*What the exercise asks*: Copy the entries from the line containing "family: Gesneriaceae" through the end of the entries, putting "date of collection" in place of "collection date" and changing nothing else.

*Supplied records*:
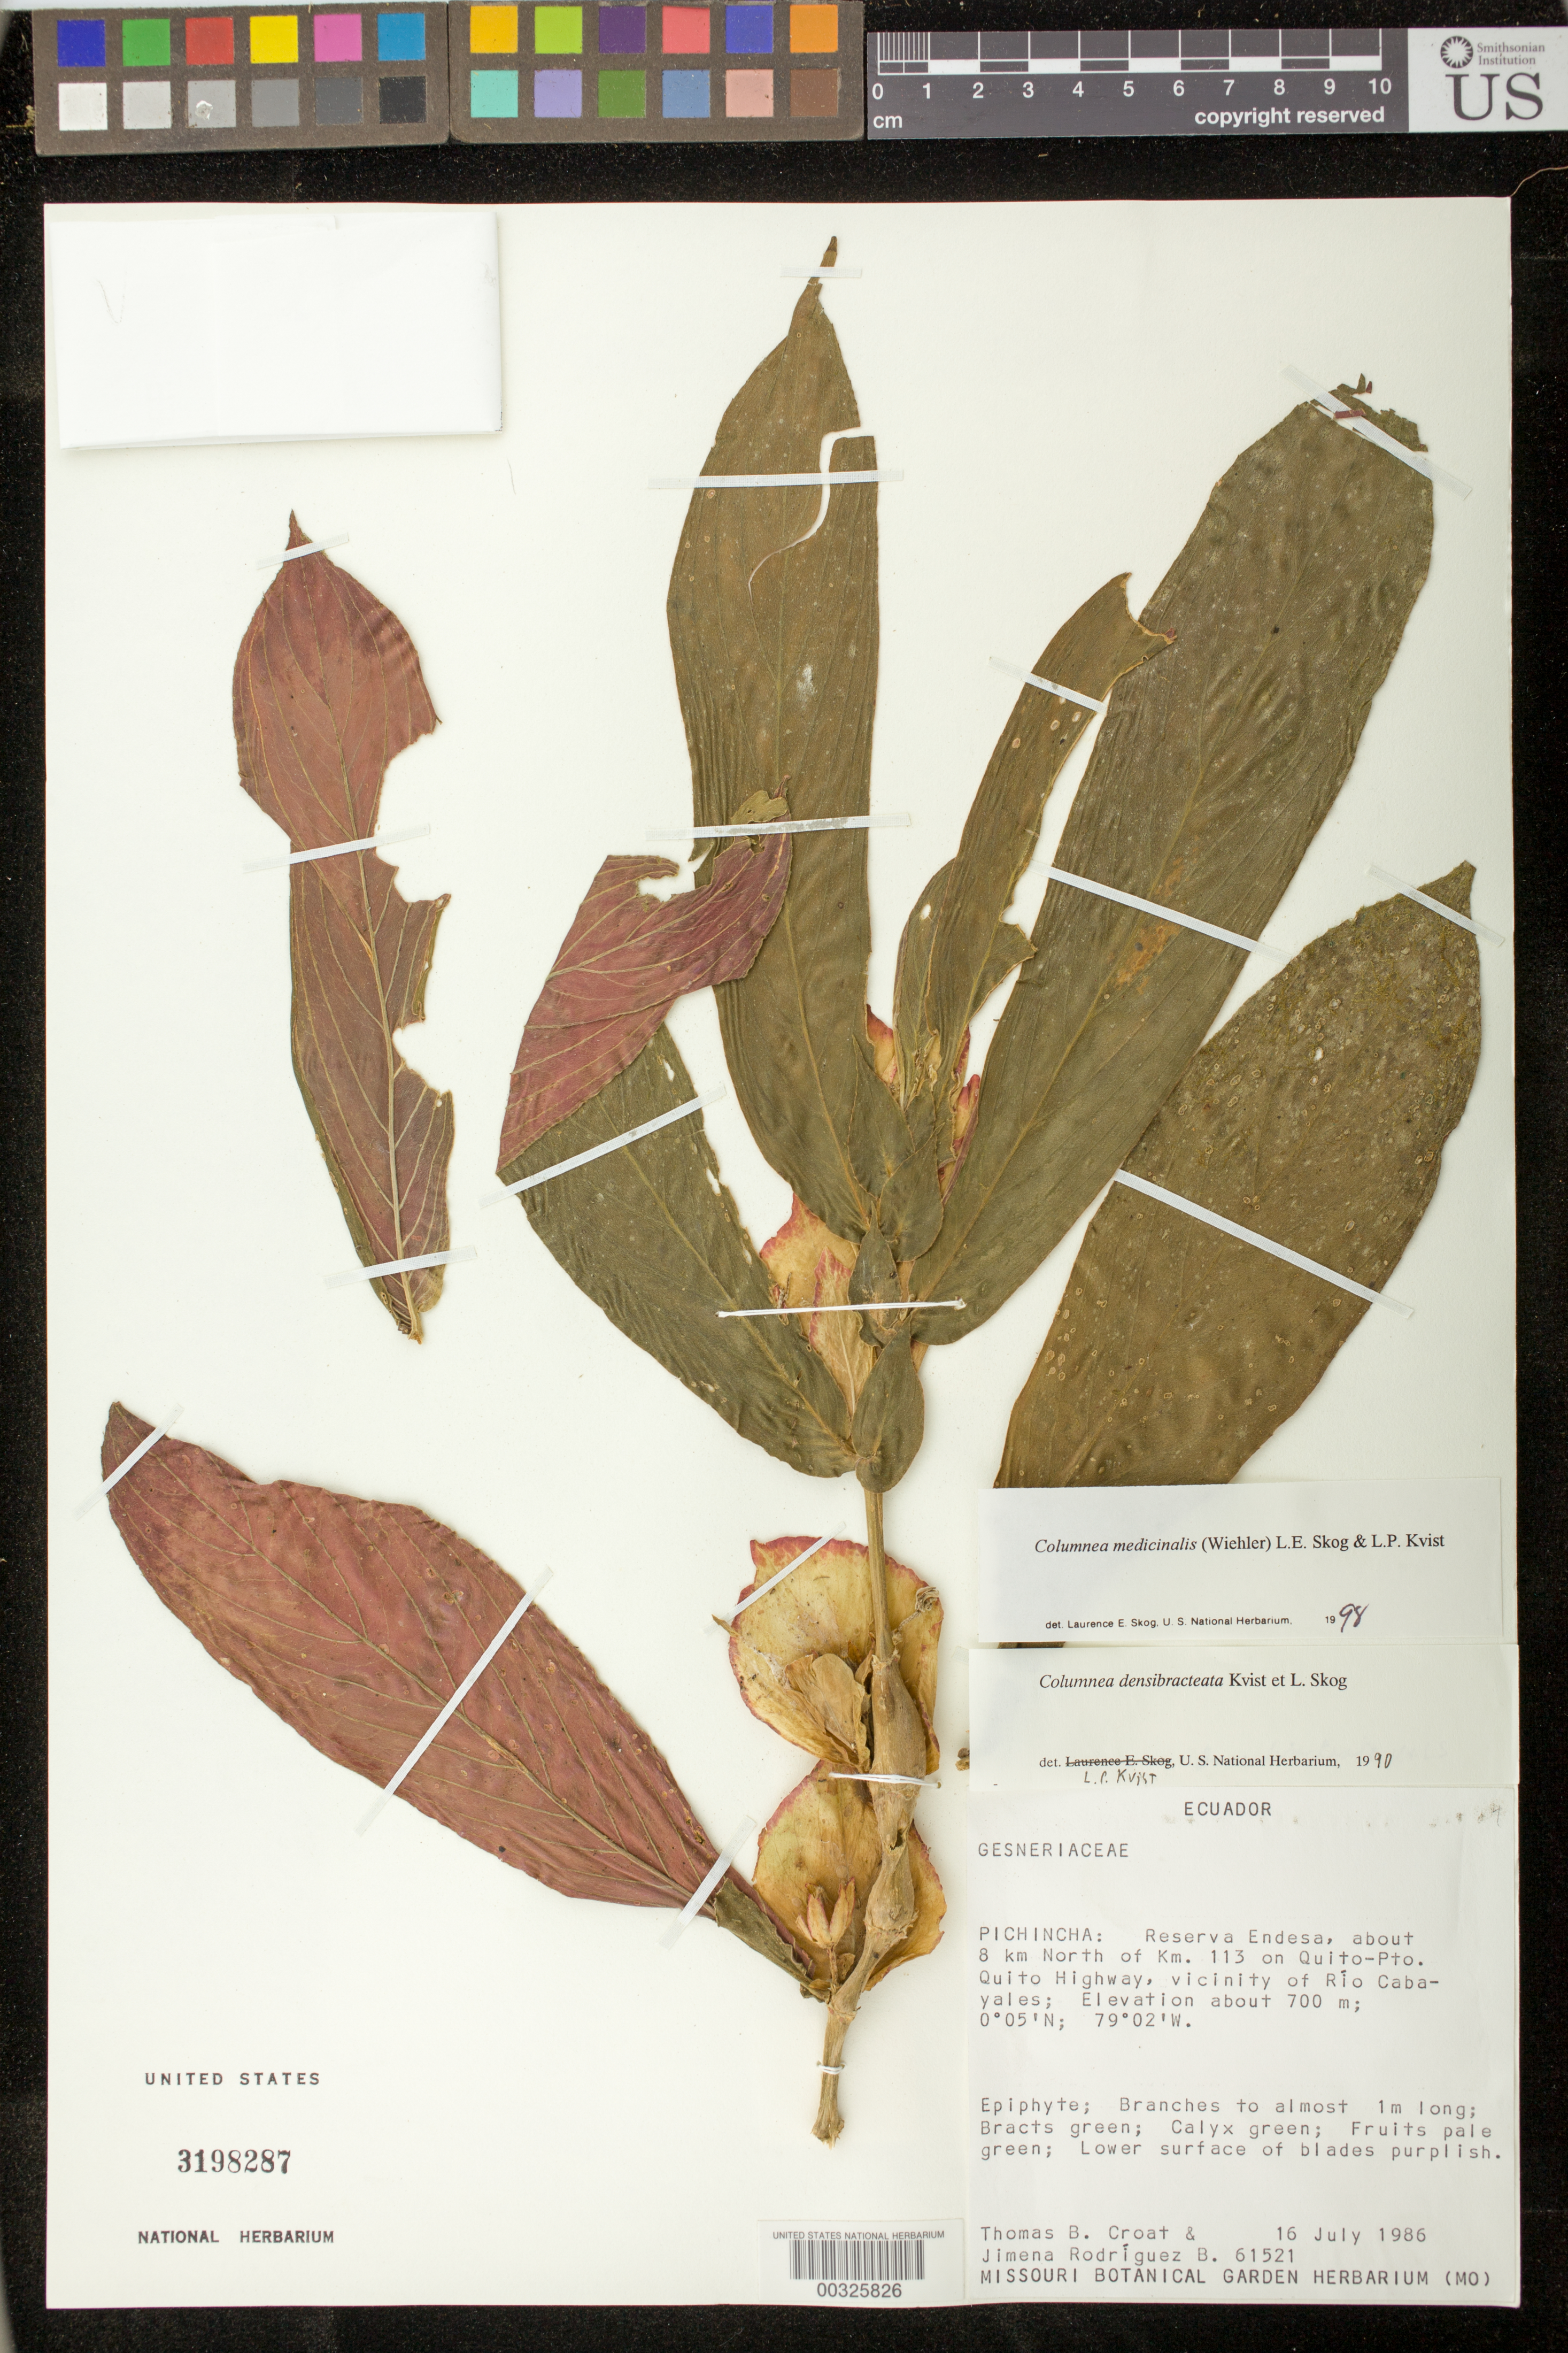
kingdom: Plantae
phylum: Tracheophyta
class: Magnoliopsida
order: Lamiales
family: Gesneriaceae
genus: Columnea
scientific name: Columnea medicinalis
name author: (Wiehler) L.E. Skog & L.P. Kvist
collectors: T. B. Croat & J. Rodriguez B.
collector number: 61521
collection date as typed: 16 Jul 1986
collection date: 1986-07-16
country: Ecuador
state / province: Pichincha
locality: Reserva Endesa, about 8 km N of km 113 on Quito-Pto. Quito highway, vicinity of Rio Cabayales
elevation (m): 700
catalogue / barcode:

*Output of the task*:
family: Gesneriaceae
genus: Columnea
scientific name: Columnea medicinalis
name author: (Wiehler) L.E. Skog & L.P. Kvist
collectors: T. B. Croat & J. Rodriguez B.
collector number: 61521
date of collection as typed: 16 Jul 1986
date of collection: 1986-07-16
country: Ecuador
state / province: Pichincha
locality: Reserva Endesa, about 8 km N of km 113 on Quito-Pto. Quito highway, vicinity of Rio Cabayales
elevation (m): 700
catalogue / barcode:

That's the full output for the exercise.